With respect to talent development, the goals and targets of the company must be very clear. The entire organisational talent can be arranged into 9 boxes, which determine the Potential Performance Metrics. Arranging in such a way, we have to see what the talent inventory looks like. Each and every person has a different requirement, so the talent program has to be designed in a personalised way. Suppose a person is a ‘high potential – high performer’, then he will not be having monetary impetus. He will be looking for growth and different challenges in the work space, to show his potential. They must be put in such programs that are satisfying for them, and they find it worth their time and efforts. They will also be creating something of value for the organisation. For a person whose potential is high but the performance is medium, it must be found that what is inhibiting him. He may be motivated to enhance the productivity with job rotation, executive training, or cross functional exposure. I believe that when you hire, keep in mind his future potential. Otherwise, that person will become a liability on the company. Most of the time we fall into that trap because our requirement is for today, so we do not have that long term perspective.
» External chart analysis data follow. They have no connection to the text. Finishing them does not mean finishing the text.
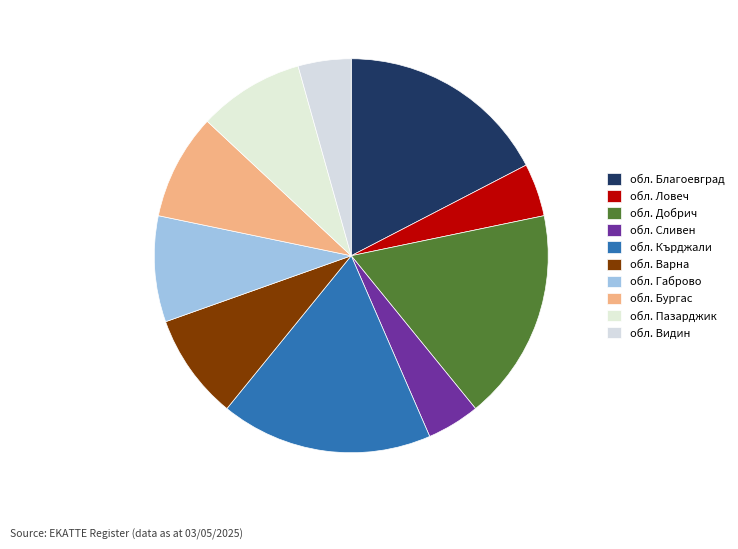

Count the number of slices in the pie.

10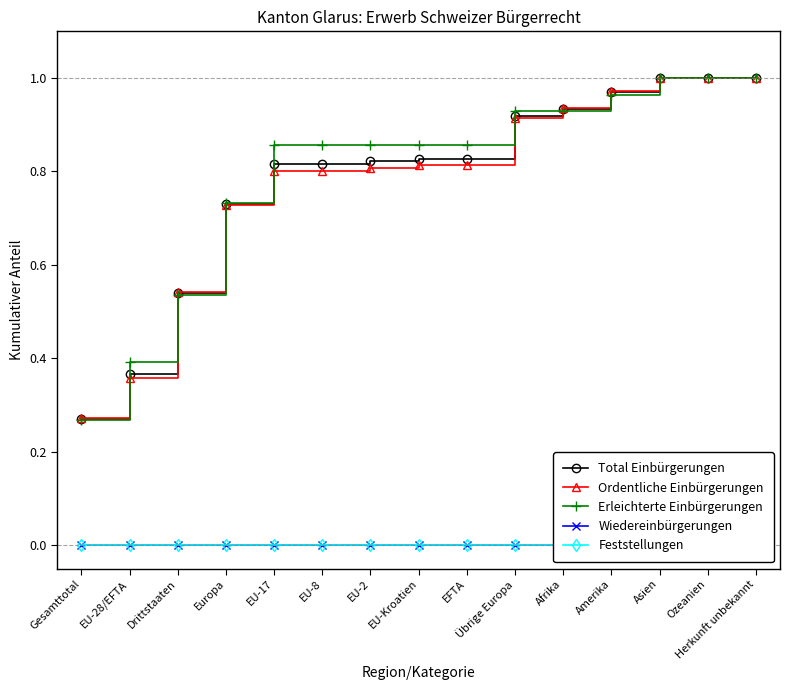

Reading left to right, extract all data points from this chart.

Total Einbürgerungen: Gesamttotal=0.3	EU-28/EFTA=0.4	Drittstaaten=0.5	Europa=0.7	EU-17=0.8	EU-8=0.8	EU-2=0.8	EU-Kroatien=0.8	EFTA=0.8	Übrige Europa=0.9	Afrika=0.9	Amerika=1.0	Asien=1.0	Ozeanien=1.0	Herkunft unbekannt=1.0
Ordentliche Einbürgerungen: Gesamttotal=0.3	EU-28/EFTA=0.4	Drittstaaten=0.5	Europa=0.7	EU-17=0.8	EU-8=0.8	EU-2=0.8	EU-Kroatien=0.8	EFTA=0.8	Übrige Europa=0.9	Afrika=0.9	Amerika=1.0	Asien=1.0	Ozeanien=1.0	Herkunft unbekannt=1.0
Erleichterte Einbürgerungen: Gesamttotal=0.3	EU-28/EFTA=0.4	Drittstaaten=0.5	Europa=0.7	EU-17=0.9	EU-8=0.9	EU-2=0.9	EU-Kroatien=0.9	EFTA=0.9	Übrige Europa=0.9	Afrika=0.9	Amerika=1.0	Asien=1.0	Ozeanien=1.0	Herkunft unbekannt=1.0
Wiedereinbürgerungen: Gesamttotal=0.0	EU-28/EFTA=0.0	Drittstaaten=0.0	Europa=0.0	EU-17=0.0	EU-8=0.0	EU-2=0.0	EU-Kroatien=0.0	EFTA=0.0	Übrige Europa=0.0	Afrika=0.0	Amerika=0.0	Asien=0.0	Ozeanien=0.0	Herkunft unbekannt=0.0
Feststellungen: Gesamttotal=0.0	EU-28/EFTA=0.0	Drittstaaten=0.0	Europa=0.0	EU-17=0.0	EU-8=0.0	EU-2=0.0	EU-Kroatien=0.0	EFTA=0.0	Übrige Europa=0.0	Afrika=0.0	Amerika=0.0	Asien=0.0	Ozeanien=0.0	Herkunft unbekannt=0.0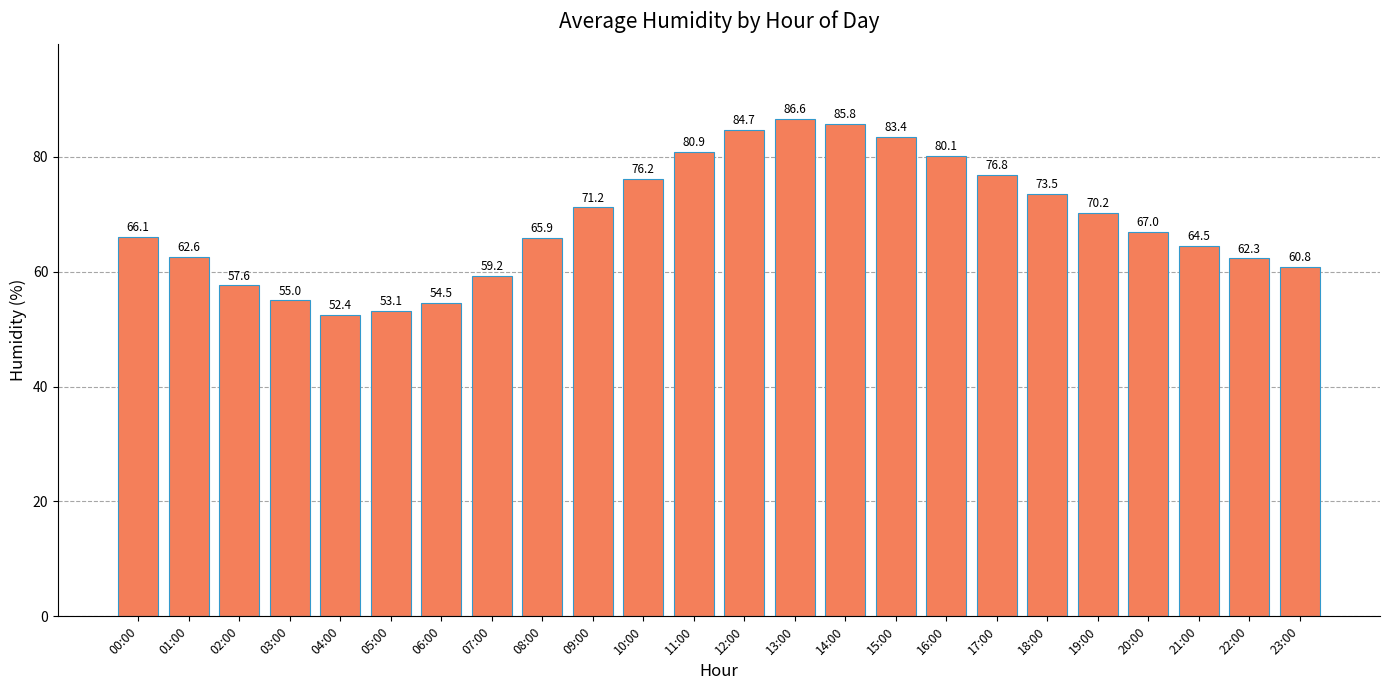

List the labels in order of value, largest first.

13:00, 14:00, 12:00, 15:00, 11:00, 16:00, 17:00, 10:00, 18:00, 09:00, 19:00, 20:00, 00:00, 08:00, 21:00, 01:00, 22:00, 23:00, 07:00, 02:00, 03:00, 06:00, 05:00, 04:00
How important is it for students to be skilled in more than one area, and also to keep upgrading their skills?

Multi skilling and multitasking is not only important for students but for each and everyone. It’s not necessary to be the master of every skill, but at least one can try and start learning the extra skills. When we learn a particular skill, we can understand the mindset of the people who are doing that work. Sometimes, a skill may seem to be trivial, but nevertheless, one must learn it. You never know when it may become useful to you or may even be a life saver.

Even in the organisational context, gone are the days when one could be a specialist. Now generalists are in demand, who are able to come up with innovative solutions, and give inputs in various domains.

This is a time for digital integration, and the academia also needs to benefit from such integration. The best of Indian education system should partner with the global education system, and integrate for benefit of students.